Being at the Center was an eye-opener for me. Everywhere were young girls, incomprehensibly thin, with sunken eyes and many with angry expressions. It was apparent that some of them did not want to be in treatment, that they were there against their will. Most of them had long, dull-looking hair, and were walking around wrapped in a blanket to keep warm. Worried-looking (oh, what is a stronger word than "worried" -- for it just doesn't do the job here), heartsick moms and dads were there, too, since it was visiting hour.

I was there to bring Food: Bread and Wine, Body and Blood. Spiritual Food that Penny asked for, Food that she knows she needs as much as she does the meals that are served in the cafeteria. She asked me to come back next Sunday, and indicated that another young woman might want to join us, asking if that would be okay. Of course it is. There is plenty for all.

Take and eat, Penny. Jesus said, "This is my body, given for you." And for every one of those young girls.


Juliann in WA said…
This is both heartbreaking and uplifting at the same time. What a blessing for both of you - and for us since you have shared this story.
The Calico Cat said…
It is a form of control... While they may not be able to control their environment (school, parents, weather, what is happening in Sudan, etc.) they can control what does or does not go into their bodies... Usually they delve into that at treatment centers as well.

Unfortunately there are websites that support the "Bulemic/Anorexic" lifestyle...

But if you delve deep enough you can find ANYTHING on the internet.

Like quilting :o)
LoieJ said…
Yes, hard to understand. I guess that is because it isn't rational. Something else takes over. My niece started on that path, but her parents caught it really early and she got help.

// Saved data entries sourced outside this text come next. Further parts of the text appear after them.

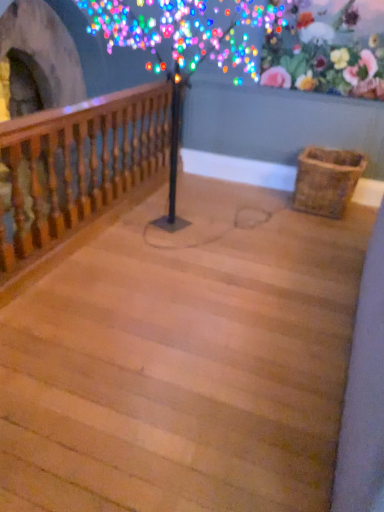
Question: Is floral fabric at upper right positioned beyond the bounds of wooden stairs at center?

Choices:
 (A) no
 (B) yes

Answer: (B)

Question: Considering the relative sizes of floral fabric at upper right and wooden stairs at center in the image provided, is floral fabric at upper right taller than wooden stairs at center?

Choices:
 (A) no
 (B) yes

Answer: (B)

Question: Is floral fabric at upper right wider than wooden stairs at center?

Choices:
 (A) no
 (B) yes

Answer: (A)

Question: From a real-world perspective, does floral fabric at upper right sit lower than wooden stairs at center?

Choices:
 (A) yes
 (B) no

Answer: (B)

Question: Does floral fabric at upper right appear on the left side of wooden stairs at center?

Choices:
 (A) no
 (B) yes

Answer: (A)

Question: From the image's perspective, is woven brown basket at lower right positioned above or below wooden stairs at center?

Choices:
 (A) below
 (B) above

Answer: (B)

Question: Considering the positions of point (314, 199) and point (279, 450), is point (314, 199) closer or farther from the camera than point (279, 450)?

Choices:
 (A) farther
 (B) closer

Answer: (A)

Question: Considering the positions of woven brown basket at lower right and wooden stairs at center in the image, is woven brown basket at lower right taller or shorter than wooden stairs at center?

Choices:
 (A) short
 (B) tall

Answer: (B)

Question: Based on their sizes in the image, would you say woven brown basket at lower right is bigger or smaller than wooden stairs at center?

Choices:
 (A) small
 (B) big

Answer: (A)

Question: From their relative heights in the image, would you say floral fabric at upper right is taller or shorter than wooden baluster at left?

Choices:
 (A) short
 (B) tall

Answer: (A)

Question: Is floral fabric at upper right wider or thinner than wooden baluster at left?

Choices:
 (A) wide
 (B) thin

Answer: (B)

Question: Does point (291, 47) appear closer or farther from the camera than point (6, 152)?

Choices:
 (A) farther
 (B) closer

Answer: (A)

Question: In the image, is floral fabric at upper right on the left side or the right side of wooden baluster at left?

Choices:
 (A) left
 (B) right

Answer: (B)

Question: In the image, is wooden baluster at left on the left side or the right side of woven brown basket at lower right?

Choices:
 (A) right
 (B) left

Answer: (B)

Question: From a real-world perspective, is wooden baluster at left above or below woven brown basket at lower right?

Choices:
 (A) below
 (B) above

Answer: (B)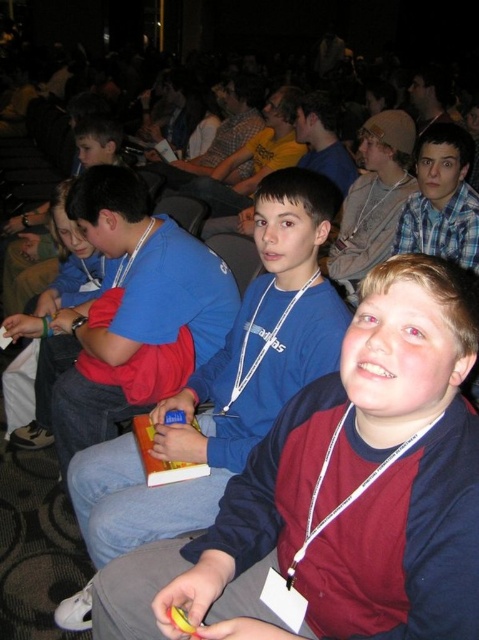
Does point (58, 280) come closer to viewer compared to point (372, 136)?

Yes.

Does blue fabric shirt at left appear under blue denim jeans at center?

Correct, blue fabric shirt at left is located below blue denim jeans at center.

Where is `blue fabric shirt at left`? Image resolution: width=479 pixels, height=640 pixels. blue fabric shirt at left is located at coordinates (47, 332).

Is blue cotton shirt at center further to camera compared to blue denim jeans at center?

No, blue cotton shirt at center is closer to the viewer.

Can you confirm if blue cotton shirt at center is thinner than blue denim jeans at center?

No, blue cotton shirt at center is not thinner than blue denim jeans at center.

Is point (184, 524) farther from camera compared to point (365, 227)?

That is False.

Where is `blue cotton shirt at center`? The width and height of the screenshot is (479, 640). blue cotton shirt at center is located at coordinates (227, 380).

In the scene shown: How far apart are blue cotton shirt at center and blue fabric shirt at left?

The distance of blue cotton shirt at center from blue fabric shirt at left is 36.53 inches.

Who is shorter, blue cotton shirt at center or blue fabric shirt at left?

Standing shorter between the two is blue fabric shirt at left.

At what (x,y) coordinates should I click in order to perform the action: click on blue cotton shirt at center. Please return your answer as a coordinate pair (x, y). Looking at the image, I should click on coord(227,380).

At what (x,y) coordinates should I click in order to perform the action: click on blue cotton shirt at center. Please return your answer as a coordinate pair (x, y). Looking at the image, I should click on (227, 380).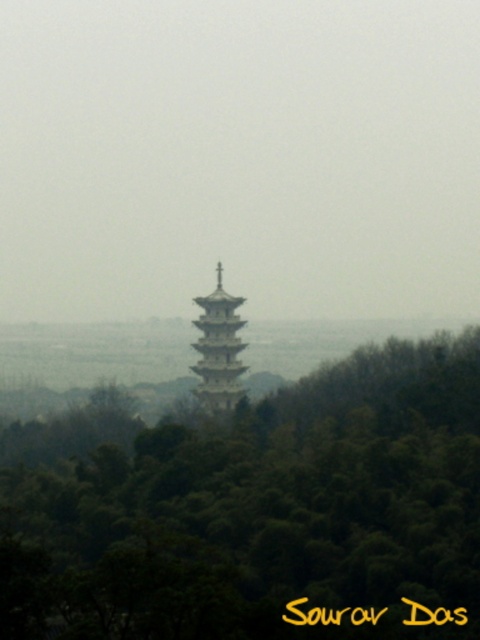
Question: Which point is closer to the camera?

Choices:
 (A) (168, 572)
 (B) (227, 308)

Answer: (B)

Question: Which point is farther to the camera?

Choices:
 (A) pyautogui.click(x=222, y=401)
 (B) pyautogui.click(x=129, y=490)

Answer: (B)

Question: Does green matte tree at center appear on the right side of white stone pagoda at center?

Choices:
 (A) no
 (B) yes

Answer: (B)

Question: From the image, what is the correct spatial relationship of green matte tree at center in relation to white stone pagoda at center?

Choices:
 (A) above
 (B) below

Answer: (B)

Question: Is green matte tree at center thinner than white stone pagoda at center?

Choices:
 (A) yes
 (B) no

Answer: (B)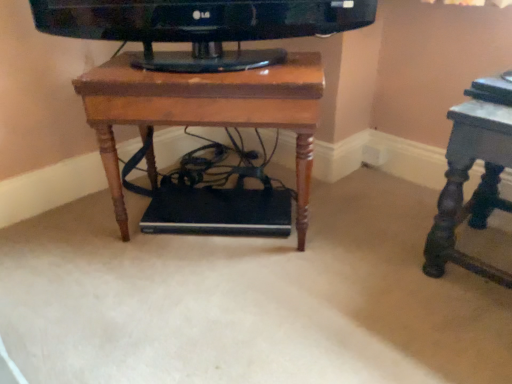
The height and width of the screenshot is (384, 512). Find the location of `free space that is in between wooden table at center, arranged as the first table when viewed from the left, and dark gray polished wood table at right, which is counted as the second table, starting from the left`. free space that is in between wooden table at center, arranged as the first table when viewed from the left, and dark gray polished wood table at right, which is counted as the second table, starting from the left is located at coordinates (355, 239).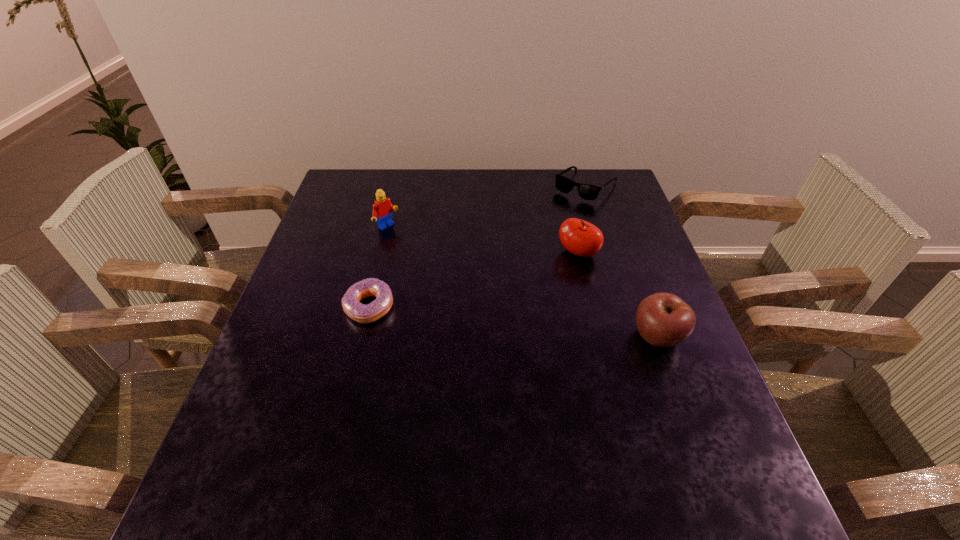
Identify the location of Lego that is at the left edge. The image size is (960, 540). (382, 208).

The image size is (960, 540). Find the location of `sunglasses situated at the right edge`. sunglasses situated at the right edge is located at coordinates (586, 191).

In order to click on object present at the far right corner in this screenshot , I will do `click(586, 191)`.

Identify the location of vacant region at the far edge. The width and height of the screenshot is (960, 540). (546, 192).

The image size is (960, 540). I want to click on vacant space at the near edge of the desktop, so click(x=352, y=431).

Where is `vacant space at the left edge`? This screenshot has width=960, height=540. vacant space at the left edge is located at coordinates (335, 231).

You are a GUI agent. You are given a task and a screenshot of the screen. Output one action in this format:
    pyautogui.click(x=<x>, y=<y>)
    Task: Click on the blank space at the right edge of the desktop
    The width and height of the screenshot is (960, 540).
    Given the screenshot: What is the action you would take?
    pyautogui.click(x=644, y=259)

Where is `vacant area at the near left corner of the desktop`? vacant area at the near left corner of the desktop is located at coordinates (244, 457).

You are a GUI agent. You are given a task and a screenshot of the screen. Output one action in this format:
    pyautogui.click(x=<x>, y=<y>)
    Task: Click on the vacant area at the far right corner
    This screenshot has height=540, width=960.
    Given the screenshot: What is the action you would take?
    pyautogui.click(x=605, y=195)

Locate an element on the screen. Image resolution: width=960 pixels, height=540 pixels. blank space at the near right corner is located at coordinates (699, 437).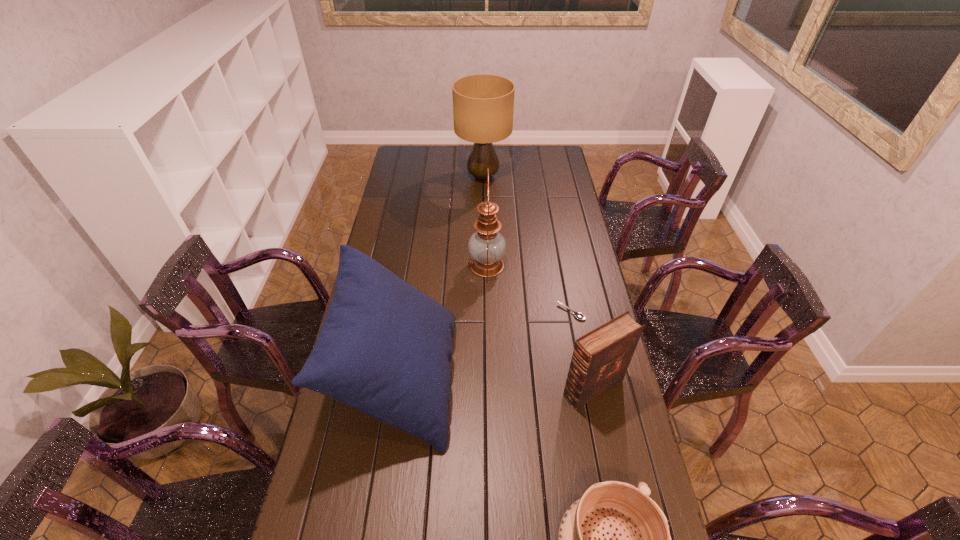
This screenshot has height=540, width=960. I want to click on free area in between the fifth nearest object and the fourth tallest object, so click(x=540, y=327).

The width and height of the screenshot is (960, 540). What are the coordinates of `vacant space that is in between the soupspoon and the lampshade` in the screenshot? It's located at (527, 245).

Locate an element on the screen. free spot between the shortest object and the third tallest object is located at coordinates (486, 345).

Identify which object is the nearest to the shortest object. Please provide its 2D coordinates. Your answer should be formatted as a tuple, i.e. [(x, y)], where the tuple contains the x and y coordinates of a point satisfying the conditions above.

[(600, 359)]

Point out which object is positioned as the third nearest to the oil lamp. Please provide its 2D coordinates. Your answer should be formatted as a tuple, i.e. [(x, y)], where the tuple contains the x and y coordinates of a point satisfying the conditions above.

[(600, 359)]

This screenshot has height=540, width=960. What are the coordinates of `vacant space that satisfies the following two spatial constraints: 1. on the front side of the soupspoon; 2. on the right side of the third shortest object` in the screenshot? It's located at (586, 388).

Image resolution: width=960 pixels, height=540 pixels. What are the coordinates of `free space that satisfies the following two spatial constraints: 1. on the front side of the farthest object; 2. on the right side of the second farthest object` in the screenshot? It's located at (484, 265).

I want to click on blank space that satisfies the following two spatial constraints: 1. on the facing side of the third shortest object; 2. on the right side of the fourth shortest object, so pyautogui.click(x=398, y=388).

I want to click on blank area in the image that satisfies the following two spatial constraints: 1. on the front side of the oil lamp; 2. on the left side of the soupspoon, so [488, 312].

We do business with a woman from out of state once/year who has grown children. We really did wonder about her when she was here last time, but we are too far away and not personally close enough to really say anything.

Do you know if a person is really thin and talks about it a lot, is that a sign of an eating disorder? As in Thou Protests too Much? My cousin is like that. And when she had serious surgery for an unrelated condition, she dropped to 104 pounds. But I don't think the doctors addressed the weight issue.
Oh wow....this is just heartbreaking that these girls feel the need to be in control of their bodies this way. How wonderful for you to go as a eucharistic minister for Penny.My heart goes out to her family!

Susan said…
Sad, sad conditions that convince these girls to take this route. Very hard to overcome, too. I'm glad you could go and be supportive, bringing some spiritual presence into her life while she's there.
Thanks be to God that Penny is cognizant of her need for spritual food in addition to physical nourishment. How wonderful it is that you have the opportunity to minister to her.
atet said…
Like you -- I can't understand the need for this. Like you -- my issues of weight tend to the other side. But like you, stories like Penny's break the heart and still find room for a glimpse of hope. Thanks for sharing.
Mrs. Goodneedle said…
I'm with Suzan, thank God that Penny recognizes what she needs spiritually as well as physically! Thank YOU for being the face of God to all those who can see Him in this place at this time in their lives.
Tanya said…
Unfortunately, I have known a girl much like Penny and it was so heartbreaking. I remember how it started so innocently then how it grew so fast that it seemed unbelievable that this was the same girl. It has been going on for over 20 years with bouts in the hospital, family blaming themselves etc. Happily, now that girl is over thirty she has just gotten married and seems confident in the future.